Morrer! Mas porque é tão difícil lidar com algo tão comum a toda espécie humana. Este casal mesmo já havia lidado com tantas pequenas mortes em tantas outras situações, será que se lembram do momento exato em que a comunicação perdeu o significado na vida a dois? Ou onde ficou valor que havia no hábito de andar de mãos dadas ou de dormir abraçados e/ou rirem juntos? Mas agora é diferente, é a perda pra sempre que desenha a facticidade deste casal. Um novo projeto precisa ser elaborado e Susan diz...” Se eu morrer, não abandone as crianças”! E Richard, ainda que desesperado com esta possibilidade responde: “Eu nunca os deixarei de novo”, a partir de agora o sentido da vida dele seria outro? Sim, seu destino corria o risco de mudar, mas na verdade já estava diferente, desde o momento em que ele se deparou com a sua mulher sangrando, logo após ter recebido o tiro.

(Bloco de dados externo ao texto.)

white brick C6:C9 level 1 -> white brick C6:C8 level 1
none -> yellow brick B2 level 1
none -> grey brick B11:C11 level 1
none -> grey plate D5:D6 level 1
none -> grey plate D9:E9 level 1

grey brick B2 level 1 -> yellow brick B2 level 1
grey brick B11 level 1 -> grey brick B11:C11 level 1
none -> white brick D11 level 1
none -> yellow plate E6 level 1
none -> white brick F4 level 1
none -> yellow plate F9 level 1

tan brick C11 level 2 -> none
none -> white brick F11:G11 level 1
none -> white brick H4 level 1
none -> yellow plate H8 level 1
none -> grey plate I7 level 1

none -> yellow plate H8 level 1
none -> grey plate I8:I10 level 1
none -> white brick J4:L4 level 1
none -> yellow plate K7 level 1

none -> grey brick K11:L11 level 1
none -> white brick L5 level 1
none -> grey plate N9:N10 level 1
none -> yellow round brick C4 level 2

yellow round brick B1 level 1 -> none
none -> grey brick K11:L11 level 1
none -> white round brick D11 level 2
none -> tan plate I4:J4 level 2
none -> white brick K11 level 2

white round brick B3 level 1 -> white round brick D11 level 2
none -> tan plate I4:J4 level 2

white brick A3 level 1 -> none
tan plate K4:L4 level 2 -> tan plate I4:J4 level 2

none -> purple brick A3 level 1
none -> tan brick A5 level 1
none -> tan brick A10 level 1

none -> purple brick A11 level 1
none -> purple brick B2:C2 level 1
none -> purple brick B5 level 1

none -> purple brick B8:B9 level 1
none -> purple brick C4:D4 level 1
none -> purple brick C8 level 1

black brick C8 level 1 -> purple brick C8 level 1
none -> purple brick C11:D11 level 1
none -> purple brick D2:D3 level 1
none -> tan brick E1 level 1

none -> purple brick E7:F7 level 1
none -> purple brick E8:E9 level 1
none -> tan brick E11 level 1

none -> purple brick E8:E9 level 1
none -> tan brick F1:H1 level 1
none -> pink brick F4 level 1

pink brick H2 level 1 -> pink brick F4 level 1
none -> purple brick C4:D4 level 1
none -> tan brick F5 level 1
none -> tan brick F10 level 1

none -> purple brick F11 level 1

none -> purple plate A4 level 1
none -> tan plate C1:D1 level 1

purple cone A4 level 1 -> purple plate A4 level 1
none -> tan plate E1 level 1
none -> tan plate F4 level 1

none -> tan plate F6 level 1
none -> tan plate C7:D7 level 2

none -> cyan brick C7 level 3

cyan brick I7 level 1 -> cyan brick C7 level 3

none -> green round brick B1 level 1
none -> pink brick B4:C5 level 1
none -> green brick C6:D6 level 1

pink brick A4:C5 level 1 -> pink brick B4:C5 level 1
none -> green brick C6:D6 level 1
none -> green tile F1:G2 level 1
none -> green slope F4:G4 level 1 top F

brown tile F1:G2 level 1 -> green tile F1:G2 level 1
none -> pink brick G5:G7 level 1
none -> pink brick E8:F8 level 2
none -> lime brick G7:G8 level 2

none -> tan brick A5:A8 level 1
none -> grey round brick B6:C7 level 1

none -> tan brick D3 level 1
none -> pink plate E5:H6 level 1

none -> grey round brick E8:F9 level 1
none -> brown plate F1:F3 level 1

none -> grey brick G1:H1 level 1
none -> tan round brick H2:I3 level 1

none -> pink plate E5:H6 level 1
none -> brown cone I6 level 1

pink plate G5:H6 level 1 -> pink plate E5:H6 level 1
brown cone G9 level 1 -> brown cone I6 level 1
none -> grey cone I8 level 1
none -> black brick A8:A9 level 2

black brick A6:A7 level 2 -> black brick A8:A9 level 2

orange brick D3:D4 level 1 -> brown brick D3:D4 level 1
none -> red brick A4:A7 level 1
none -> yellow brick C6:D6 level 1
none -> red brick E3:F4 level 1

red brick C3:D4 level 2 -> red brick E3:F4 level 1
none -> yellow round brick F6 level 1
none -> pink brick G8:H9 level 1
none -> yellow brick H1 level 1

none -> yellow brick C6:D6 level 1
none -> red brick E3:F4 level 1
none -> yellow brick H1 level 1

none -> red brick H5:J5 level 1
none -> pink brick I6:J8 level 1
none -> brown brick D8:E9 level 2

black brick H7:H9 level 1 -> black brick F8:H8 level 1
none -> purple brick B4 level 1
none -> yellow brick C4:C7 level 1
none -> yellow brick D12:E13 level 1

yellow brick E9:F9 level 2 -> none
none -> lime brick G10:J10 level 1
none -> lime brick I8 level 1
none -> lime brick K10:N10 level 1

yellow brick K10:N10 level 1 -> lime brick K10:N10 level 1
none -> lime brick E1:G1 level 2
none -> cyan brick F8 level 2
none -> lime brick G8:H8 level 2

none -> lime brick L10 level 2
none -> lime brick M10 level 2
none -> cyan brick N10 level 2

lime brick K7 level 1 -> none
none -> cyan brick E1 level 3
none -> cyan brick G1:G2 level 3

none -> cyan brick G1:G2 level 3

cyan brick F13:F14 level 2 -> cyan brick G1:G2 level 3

Richard agirá de forma diferente agora, não os abandonará como fez com quando seu outro filho morreu. E quanto a Susan? Tão próxima daquilo que é o futuro de todos nós, a finitude, a morte...quais são as intenções que a levam a expressar através da linguagem...ainda que com pouca força pra falar a possibilidade de ser culpada, de ter sido considerada culpada, pelo marido, por ela mesma. Devedora! Faltante, ela diz – “Não foi minha culpa, ele não estava respirando” – não um falatório apenas, uma fala significativa, emocionada, talvez uma parte dela que esteve escondida, quem sabe irreconhecível na maior parte do tempo, revelando sentimentos que nem pra si mesma imaginou conseguir assumir, reconhecer como seus...autenticá-los!

A conversa deste casal, diante da finitude, foi terapêutica, pois foi significativa e permitiu uma nova forma de ser-com entre eles que irá gerar novas maneiras de ser-no-mundo. O objetivo era experimentar a presença um do outro, compreender era o verbo perfeito pra este encontro, junto com o mais importante de todos, amar. Conceitos e verdades absolutas foram deixados para trás e novos sentidos estavam se articulando, significados antes cristalizados caíam ao chão, pra ele, para ela, para toda a família.